Run following script to train VoteNet on SUN-RGB-D. The model needs about 12 hours (with multiprocessing in data generating) to train on a single Nvidia RTX 2080Ti. Since several loss values are displayed during the training, it's recommanded to maximize the terminal. Otherwise the display would be unstable and ugly.

python train_votenet.py

Run following script to train PointNet++ on ModelNet40

python train_poinet2.py

To check the hyperparameters and other options, run

python train_votenet.py -h

or

python train_pointnet2.py -h 

for more details.

Citation

If you find our work useful in your research, please consider citing:

@inproceedings{qi2019deep,
    author = {Qi, Charles R and Litany, Or and He, Kaiming and Guibas, Leonidas J},
    title = {Deep Hough Voting for 3D Object Detection in Point Clouds},
    booktitle = {Proceedings of the IEEE International Conference on Computer Vision},
    year = {2019}
}

@article{qi2017pointnetplusplus,
  title={PointNet++: Deep Hierarchical Feature Learning on Point Sets in a Metric Space},
  author={Qi, Charles R and Yi, Li and Su, Hao and Guibas, Leonidas J},
  journal={arXiv preprint arXiv:1706.02413},
  year={2017}
}

Known Issues

1.Performance Gap

I've fixed some bugs and changed the hyperparameters a little bit. The pretrained model can make decent predictions but the overall performance is still a liitle worse than the original implementation (59.9% mAP@0.25IoU with v2 label). Here is the best result I get:

With threshhold of 0.25 3DIoU :
eval bed Average Precision: 0.845506
eval table Average Precision: 0.497235
eval sofa Average Precision: 0.665012
eval chair Average Precision: 0.777190
eval toilet Average Precision: 0.863728
eval desk Average Precision: 0.258113
eval dresser Average Precision: 0.266407
eval night_stand Average Precision: 0.598512
eval bookshelf Average Precision: 0.305829
eval bathtub Average Precision: 0.675479
eval mAP: 0.575301
eval bed Recall: 0.951456
eval table Recall: 0.860307
eval sofa Recall: 0.913876
eval chair Recall: 0.897664
eval toilet Recall: 0.972414
eval desk Recall: 0.832094
eval dresser Recall: 0.743119
eval night_stand Recall: 0.898039
eval bookshelf Recall: 0.677305
eval bathtub Recall: 0.816327
eval AR: 0.856260

Any suggestions and insights about this issue would be welcome.
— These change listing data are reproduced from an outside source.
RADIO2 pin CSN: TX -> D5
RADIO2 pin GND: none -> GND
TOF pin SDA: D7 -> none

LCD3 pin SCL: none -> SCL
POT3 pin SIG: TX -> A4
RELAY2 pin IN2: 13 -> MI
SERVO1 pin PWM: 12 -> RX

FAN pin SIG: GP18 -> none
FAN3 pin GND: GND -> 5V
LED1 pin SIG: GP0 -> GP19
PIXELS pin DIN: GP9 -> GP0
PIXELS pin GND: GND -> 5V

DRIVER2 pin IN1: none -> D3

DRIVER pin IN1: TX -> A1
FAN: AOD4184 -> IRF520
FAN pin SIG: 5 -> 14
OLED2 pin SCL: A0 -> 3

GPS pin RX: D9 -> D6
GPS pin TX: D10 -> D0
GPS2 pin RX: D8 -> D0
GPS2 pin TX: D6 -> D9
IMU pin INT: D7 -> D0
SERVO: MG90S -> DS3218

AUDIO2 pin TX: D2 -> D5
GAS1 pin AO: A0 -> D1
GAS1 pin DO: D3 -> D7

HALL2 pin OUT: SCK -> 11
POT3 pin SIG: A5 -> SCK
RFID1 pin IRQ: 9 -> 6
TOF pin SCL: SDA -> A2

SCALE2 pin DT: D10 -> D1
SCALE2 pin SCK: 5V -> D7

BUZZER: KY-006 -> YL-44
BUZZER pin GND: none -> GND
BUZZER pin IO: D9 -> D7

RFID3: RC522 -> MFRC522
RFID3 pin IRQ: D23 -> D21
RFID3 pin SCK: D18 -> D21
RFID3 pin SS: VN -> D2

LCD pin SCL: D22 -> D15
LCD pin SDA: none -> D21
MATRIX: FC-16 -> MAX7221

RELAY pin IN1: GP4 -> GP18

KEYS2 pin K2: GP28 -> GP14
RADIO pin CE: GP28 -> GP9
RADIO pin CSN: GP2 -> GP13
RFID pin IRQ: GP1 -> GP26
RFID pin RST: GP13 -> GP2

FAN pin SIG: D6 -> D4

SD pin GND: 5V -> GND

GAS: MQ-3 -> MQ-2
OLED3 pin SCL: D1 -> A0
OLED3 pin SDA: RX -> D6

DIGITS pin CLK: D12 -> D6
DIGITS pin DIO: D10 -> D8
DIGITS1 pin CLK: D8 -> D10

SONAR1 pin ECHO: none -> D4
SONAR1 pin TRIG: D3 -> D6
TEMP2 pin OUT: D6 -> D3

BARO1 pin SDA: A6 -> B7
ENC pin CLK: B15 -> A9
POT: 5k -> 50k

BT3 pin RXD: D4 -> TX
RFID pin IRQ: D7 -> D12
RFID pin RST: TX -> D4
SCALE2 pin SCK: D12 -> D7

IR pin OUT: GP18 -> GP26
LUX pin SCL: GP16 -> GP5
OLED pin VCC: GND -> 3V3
2.Duplicate random number in date augmentation with multiprocessing

The SunrgbdDetectionVotesDataset gets duplicate random number when use_multiprocessing=True, which makes the data augmentation not that "random" and might drop the performance. The model needs more time to train without multiprocessing. The usage of GPU is low especially in the validation phase.

with multiprocessing: ~250 s/epoch
without multiprocessing: ~320 s/epoch
Hardware: Nvidia RTX 2080Ti, Intel i7-8700

This is a known issue in NumPy according to here. Pytorch has worker_init_fn in Dataloader which allows resetting of random seed. But Keras doesn't has the equivalence.